10. The method as claimed in claim 1, wherein the air is fed to the energy accumulator through an opening in the car body of the rail vehicle.

11. The method as claimed in claim 1, wherein the air is fed to the energy accumulator through an opening in the folding bellows of the rail vehicle.

12. The method as claimed in claim 1, wherein the cooling process is open-loop or closed-loop controlled by a control unit.

13. The method as claimed in claim 12, wherein the cooling process is open-loop or closed-loop controlled by a plurality of decentralized units of the control unit.

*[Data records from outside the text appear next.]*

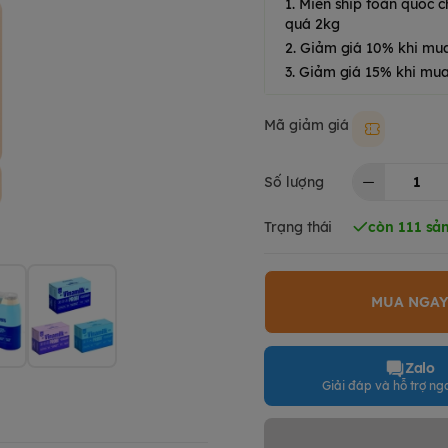
1. Miễn ship toàn quốc
quá 2kg
2. Giảm giá 10% khi mu
3. Giảm giá 15% khi mua
Mã giảm giá
Moki50k
Số lượng
Trạng thái
còn 111 sả
MUA NGA
Zalo
Giải đáp và hỗ trợ nga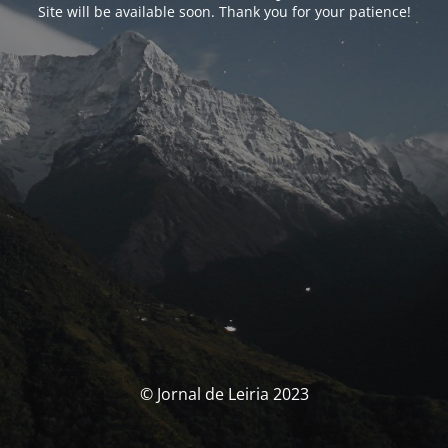
Site will be available soon. Thank you for your patience!
© Jornal de Leiria 2023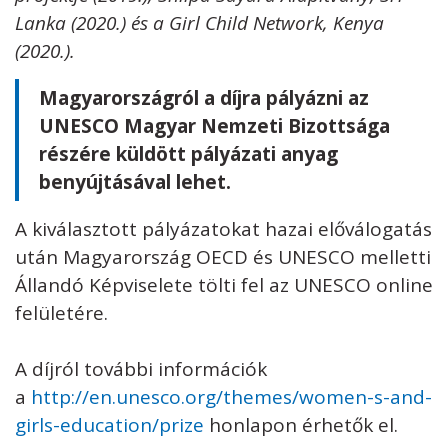
Lanka (2020.) és a Girl Child Network, Kenya
(2020.).
Magyarországról a díjra pályázni az
UNESCO Magyar Nemzeti Bizottsága
részére küldött pályázati anyag
benyújtásával lehet.
A kiválasztott pályázatokat hazai előválogatás
után Magyarország OECD és UNESCO melletti
Állandó Képviselete tölti fel az UNESCO online
felületére.
A díjról további információk
a
http://en.unesco.org/themes/women-s-and-
girls-education/prize
honlapon érhetők el.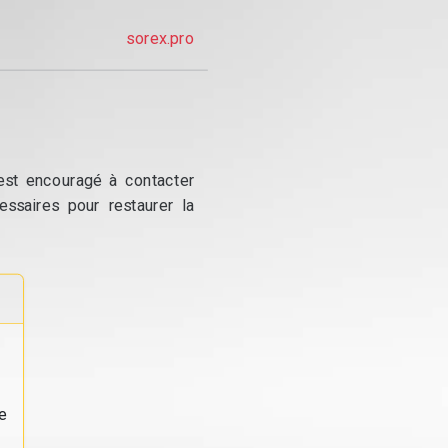
sorex.pro
 est encouragé à contacter
essaires pour restaurer la
e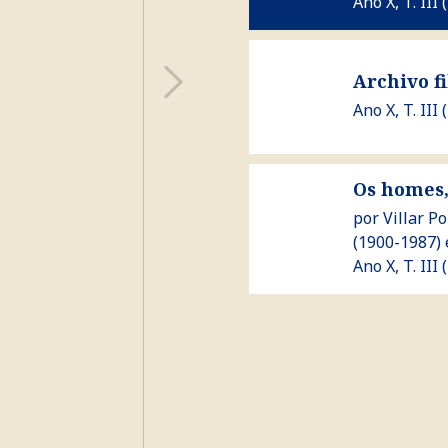
Ano X, T. III 
Ver Archivo filolóxico e e
Archivo fi
Ano X, T. III 
Os homes, 
Ver Os homes, os feitos,
por
Villar P
(1900-1987)
Ano X, T. III 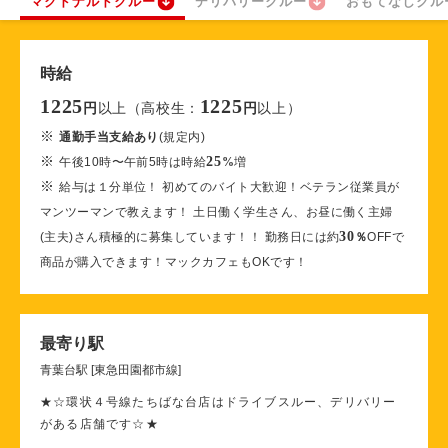
マクドナルドクルー
デリバリークルー
おもてなしクル
時給
1225
1225
以上（高校生：
以上）
円
円
※
通勤手当支給あり
(規定内)
※
25
午後10時〜午前5時は時給
%
増
※
給与は１分単位！ 初めてのバイト大歓迎！ベテラン従業員が
マンツーマンで教えます！ 土日働く学生さん、お昼に働く主婦
30
(主夫)さん積極的に募集しています！！ 勤務日には約
％
OFFで
商品が購入できます！マックカフェもOKです！
最寄り駅
青葉台駅 [東急田園都市線]
★☆環状４号線たちばな台店はドライブスルー、デリバリー
がある店舗です☆★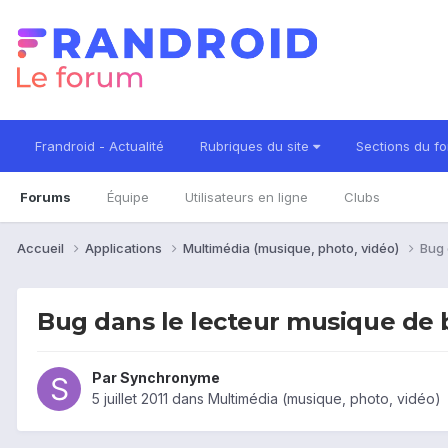
Frandroid - Actualité
Rubriques du site
Sections du f
Forums
Équipe
Utilisateurs en ligne
Clubs
Accueil
Applications
Multimédia (musique, photo, vidéo)
Bug 
Bug dans le lecteur musique de 
Par
Synchronyme
5 juillet 2011
dans
Multimédia (musique, photo, vidéo)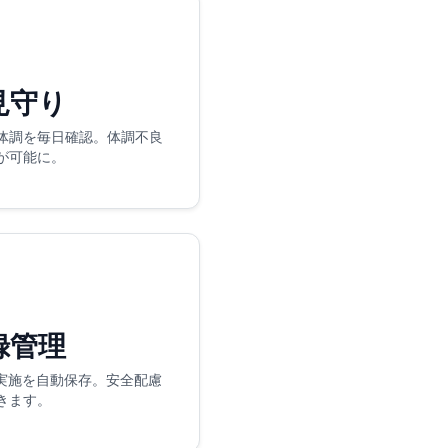
見守り
体調を毎日確認。体調不良
が可能に。
録管理
策実施を自動保存。安全配慮
きます。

14. The method as claimed in claim 1, wherein the air is fed to a plurality of energy accumulators through just one line.

15. The method as claimed in claim 1, wherein branch lines, which lead to individual energy accumulators of the plurality of energy accumulators, branch off from a main air line.

16. The method as claimed in claim 14, wherein the plurality of energy accumulators are arranged at least one of in the rail vehicle and outside the rail vehicle.

17. The method as claimed in claim 16, wherein the plurality of energy accumulators are arranged at least one of on the roof and under the floor of the rail vehicle.

18. The method as claimed in claims 2, wherein the cooled or air-conditioned space is the passenger compartment or the driver's cab.

19. The method as claimed in claim 2, wherein the energy accumulator is arranged in the rail vehicle or outside the rail vehicle.